Pour ces raisons également, il n'y a pas lieu de remettre en cause la pratique consistant à faire instruire successivement par le même magistrat des plaintes réciproques, le cas échéant en suspendant l'une jusqu'à droit connu sur l'autre, même si, en traitant de la première, certaines questions sont susceptibles d'avoir une influence sur la seconde. Seules des circonstances exceptionnelles permettent dans ces cas de justifier une récusation lorsque, par son attitude ou ses déclarations précédentes, le magistrat a clairement fait apparaître qu'il ne sera pas capable d'aborder la seconde procédure en faisant éventuellement abstraction des opinions qu'il a précédemment émises (arrêt 1B_328/2015 du 11 novembre 2015 consid. 3.2). La jurisprudence exige cependant que l'issue de la seconde cause ne soit pas prédéterminée, mais qu'elle demeure indécise quant à la constatation des faits et à la résolution des questions juridiques (ATF 134 IV 289 consid. 6.2 p. 294; 131 I 24 consid. 1.2 p. 26; arrêt 1B_282/2008 du 16 janvier 2009 consid. 2.4 et 2.5 publié in Pra 2009 94 635). 
 
3.3. La cour cantonale a considéré qu'il était établi que le recourant avait menti au cours de la présente procédure, ainsi que dans la précédente où il avait la qualité de plaignant. Selon les premiers juges, il n'était ainsi pas choquant que le Procureur ait mis ses déclarations en doute, notamment puisqu'il disposait d'éléments concrets le démontrant. La juridiction précédente a ensuite relevé que l'expression utilisée n'était pas "très adéquate, voire à la limite de ce qui était admissible", mais qu'au vu des circonstances, il s'agissait "tout au plus [d']une façon maladroite du Procureur de s'exprimer face à un prévenu qui sert des explications clairement contraires à la vérité".  
 
3.4. Ce raisonnement ne peut être suivi. Certes, les propos tenus par le recourant paraissent soulever certaines interrogations, ce qui pourra, le cas échéant, être invoqué par le Procureur devant le juge du fond et devra être expliqué par le recourant.

ENTRÉES DU CORPUS>
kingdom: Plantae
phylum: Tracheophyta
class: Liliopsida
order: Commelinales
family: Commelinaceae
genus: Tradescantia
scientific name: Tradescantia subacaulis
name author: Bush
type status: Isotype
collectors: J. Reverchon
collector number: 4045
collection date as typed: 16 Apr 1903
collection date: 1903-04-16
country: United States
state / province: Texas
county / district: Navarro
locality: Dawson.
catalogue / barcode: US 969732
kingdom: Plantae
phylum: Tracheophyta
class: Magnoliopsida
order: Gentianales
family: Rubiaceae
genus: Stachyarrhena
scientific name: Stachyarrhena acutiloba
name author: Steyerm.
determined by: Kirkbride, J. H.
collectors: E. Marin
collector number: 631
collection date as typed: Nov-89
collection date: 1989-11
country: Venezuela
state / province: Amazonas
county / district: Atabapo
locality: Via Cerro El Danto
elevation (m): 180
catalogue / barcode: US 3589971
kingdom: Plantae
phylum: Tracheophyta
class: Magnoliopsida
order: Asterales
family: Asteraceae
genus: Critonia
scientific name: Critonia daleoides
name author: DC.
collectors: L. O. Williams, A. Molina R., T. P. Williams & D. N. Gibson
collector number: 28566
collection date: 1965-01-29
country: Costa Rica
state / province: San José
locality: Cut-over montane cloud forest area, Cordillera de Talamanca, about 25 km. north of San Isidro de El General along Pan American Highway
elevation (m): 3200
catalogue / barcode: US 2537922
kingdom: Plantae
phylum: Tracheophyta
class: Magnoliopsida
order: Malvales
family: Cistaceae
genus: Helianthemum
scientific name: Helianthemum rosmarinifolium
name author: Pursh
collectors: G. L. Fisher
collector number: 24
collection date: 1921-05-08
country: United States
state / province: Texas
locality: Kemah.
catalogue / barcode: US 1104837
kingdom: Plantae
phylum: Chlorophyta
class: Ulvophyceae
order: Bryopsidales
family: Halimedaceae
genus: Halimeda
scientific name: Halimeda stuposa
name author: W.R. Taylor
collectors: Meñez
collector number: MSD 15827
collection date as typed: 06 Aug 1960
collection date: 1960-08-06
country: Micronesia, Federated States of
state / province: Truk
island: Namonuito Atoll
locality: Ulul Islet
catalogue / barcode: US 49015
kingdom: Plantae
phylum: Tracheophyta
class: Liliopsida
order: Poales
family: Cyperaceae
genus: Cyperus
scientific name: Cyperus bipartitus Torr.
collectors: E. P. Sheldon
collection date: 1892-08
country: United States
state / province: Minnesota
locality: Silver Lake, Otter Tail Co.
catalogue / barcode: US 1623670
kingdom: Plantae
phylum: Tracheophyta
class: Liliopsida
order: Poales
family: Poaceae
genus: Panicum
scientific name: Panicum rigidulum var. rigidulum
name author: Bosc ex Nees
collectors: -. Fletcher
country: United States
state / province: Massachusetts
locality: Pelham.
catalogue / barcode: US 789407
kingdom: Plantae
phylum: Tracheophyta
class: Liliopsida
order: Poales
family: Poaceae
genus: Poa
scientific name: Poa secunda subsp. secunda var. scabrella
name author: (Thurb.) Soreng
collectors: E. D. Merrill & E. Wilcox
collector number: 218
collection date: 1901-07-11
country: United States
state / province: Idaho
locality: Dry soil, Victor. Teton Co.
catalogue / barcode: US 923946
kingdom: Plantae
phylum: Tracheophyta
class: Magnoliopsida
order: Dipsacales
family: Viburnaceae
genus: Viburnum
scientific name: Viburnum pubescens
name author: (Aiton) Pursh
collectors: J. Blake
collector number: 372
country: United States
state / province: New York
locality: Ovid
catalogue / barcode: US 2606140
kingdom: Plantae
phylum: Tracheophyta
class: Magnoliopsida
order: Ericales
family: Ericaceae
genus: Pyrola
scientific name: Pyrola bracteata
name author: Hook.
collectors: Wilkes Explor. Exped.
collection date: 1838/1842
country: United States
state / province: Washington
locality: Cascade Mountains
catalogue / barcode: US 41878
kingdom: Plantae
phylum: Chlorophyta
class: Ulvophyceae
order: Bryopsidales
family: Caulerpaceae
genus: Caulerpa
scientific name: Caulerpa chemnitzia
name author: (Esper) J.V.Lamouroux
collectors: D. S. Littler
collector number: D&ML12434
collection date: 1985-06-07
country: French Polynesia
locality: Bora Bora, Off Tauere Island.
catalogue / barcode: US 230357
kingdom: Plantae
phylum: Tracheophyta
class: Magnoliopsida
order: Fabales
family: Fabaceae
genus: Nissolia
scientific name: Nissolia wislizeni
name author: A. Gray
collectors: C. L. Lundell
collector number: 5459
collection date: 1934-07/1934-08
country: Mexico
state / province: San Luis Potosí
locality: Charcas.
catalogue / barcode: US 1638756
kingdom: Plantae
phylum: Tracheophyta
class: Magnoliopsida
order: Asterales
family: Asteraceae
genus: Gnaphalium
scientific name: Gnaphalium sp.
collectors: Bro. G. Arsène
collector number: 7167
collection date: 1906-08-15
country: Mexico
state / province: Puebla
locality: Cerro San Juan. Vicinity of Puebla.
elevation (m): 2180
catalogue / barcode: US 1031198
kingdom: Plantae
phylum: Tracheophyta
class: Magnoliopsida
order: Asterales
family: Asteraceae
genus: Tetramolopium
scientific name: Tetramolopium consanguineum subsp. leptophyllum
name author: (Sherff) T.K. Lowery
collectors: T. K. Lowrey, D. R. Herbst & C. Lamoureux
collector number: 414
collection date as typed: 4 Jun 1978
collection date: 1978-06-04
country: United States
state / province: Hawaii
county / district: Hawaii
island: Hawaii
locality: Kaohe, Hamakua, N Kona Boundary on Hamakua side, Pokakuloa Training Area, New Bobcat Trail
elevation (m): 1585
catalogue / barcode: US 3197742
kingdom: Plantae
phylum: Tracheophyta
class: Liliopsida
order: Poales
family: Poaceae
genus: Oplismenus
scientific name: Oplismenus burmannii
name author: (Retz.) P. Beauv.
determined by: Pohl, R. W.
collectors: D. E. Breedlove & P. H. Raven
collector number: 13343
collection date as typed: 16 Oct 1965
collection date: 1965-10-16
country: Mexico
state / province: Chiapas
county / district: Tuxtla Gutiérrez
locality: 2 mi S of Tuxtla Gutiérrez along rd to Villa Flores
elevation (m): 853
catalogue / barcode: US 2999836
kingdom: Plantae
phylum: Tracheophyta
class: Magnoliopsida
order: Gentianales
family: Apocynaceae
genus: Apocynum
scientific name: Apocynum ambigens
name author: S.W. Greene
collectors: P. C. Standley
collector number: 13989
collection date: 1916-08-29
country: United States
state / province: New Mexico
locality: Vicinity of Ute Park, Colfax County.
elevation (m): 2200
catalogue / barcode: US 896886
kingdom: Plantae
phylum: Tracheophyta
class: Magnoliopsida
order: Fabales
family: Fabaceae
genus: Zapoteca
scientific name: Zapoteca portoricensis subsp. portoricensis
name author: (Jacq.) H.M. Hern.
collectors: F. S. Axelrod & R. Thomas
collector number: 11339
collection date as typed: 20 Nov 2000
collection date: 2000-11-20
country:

TÂCHES>
(a) Dites si chacune des affirmations suivantes concorde avec l'extrait sur la récusation du procureur. Répondez par oui ou non et citez les mots décisifs de l'extrait. (i) La pratique consistant à faire instruire successivement par le même magistrat des plaintes réciproques doit être remise en cause. (ii) La cour cantonale a qualifié l'expression du Procureur de façon maladroite de s'exprimer, tout au plus. (iii) Le recourant avait la qualité de plaignant dans la présente procédure.
(b) Rédigez la suite de l'extrait sur la récusation du procureur, à partir de sa dernière phrase.

RÉPONSES>
(a)
(i) Non : « il n'y a pas lieu de remettre en cause la pratique consistant à faire instruire successivement par le même magistrat des plaintes réciproques ».
(ii) Oui : « tout au plus [d']une façon maladroite du Procureur de s'exprimer ».
(iii) Non : « ainsi que dans la précédente où il avait la qualité de plaignant ».

(b)
En revanche, au stade de l'instruction, le Procureur n'a pas encore la qualité de partie au sens de l'art. 104 al. 1 let. c CPP (sur cette position, cf. ATF 141 IV 178 consid. 3.2.2 in fine p. 180; 138 IV 142 consid. 2.2.2 p. 145 s.). En tant que direction de la procédure (art. 61 CPP), son attitude et/ou ses déclarations ne doivent donc pas laisser à penser que son appréciation quant à la culpabilité du prévenu serait définitivement arrêtée (art. 6 et 10 CPP). Or, l'expression utilisée ne paraît plus garantir que l'issue de la cause demeurerait encore indécise en particulier quant à la constatation des faits potentiellement constitutifs des infractions examinées. En effet, le Procureur ne s'est pas limité à relever les contradictions entre les différents propos tenus par le recourant, mais a qualifié - de manière fort négative - le comportement a priori adopté. En traitant le recourant de "menteur patenté", le magistrat intimé - qui a également instruit la cause dans laquelle le recourant était plaignant - semble ainsi tenir pour établi que celui-ci ait menti à réitérées reprises au cours des deux procédures pénales. Les termes utilisés laissent aussi à penser que les possibles déclarations à venir du recourant seraient de facto dénuées de toute crédibilité, voire que le magistrat intimé serait déjà convaincu de la culpabilité du prévenu. Dans ces circonstances, une instruction menée tant à charge qu'à décharge ne semble plus pouvoir être assurée. 
Il en résulte que le recourant pouvait à juste titre considérer la remarque tenue lors de l'audience du 24 septembre 2015 non plus comme une maladresse, mais comme un signe d'une possible prévention de la part du Procureur intimé à son encontre. Partant, la Chambre des recours pénale a violé le droit fédéral en rejetant la requête de récusation (art. 56 let. f CPP) et ce grief doit être admis. 
 
4.   
Il s'ensuit que le recours est admis. L'arrêt du 19 octobre 2015 de la Chambre des recours pénale est annulé. La requête de récusation déposée le 24 septembre 2015 est admise et la cause est renvoyée à l'autorité précédente afin qu'un autre procureur soit désigné pour la suite de la procédure.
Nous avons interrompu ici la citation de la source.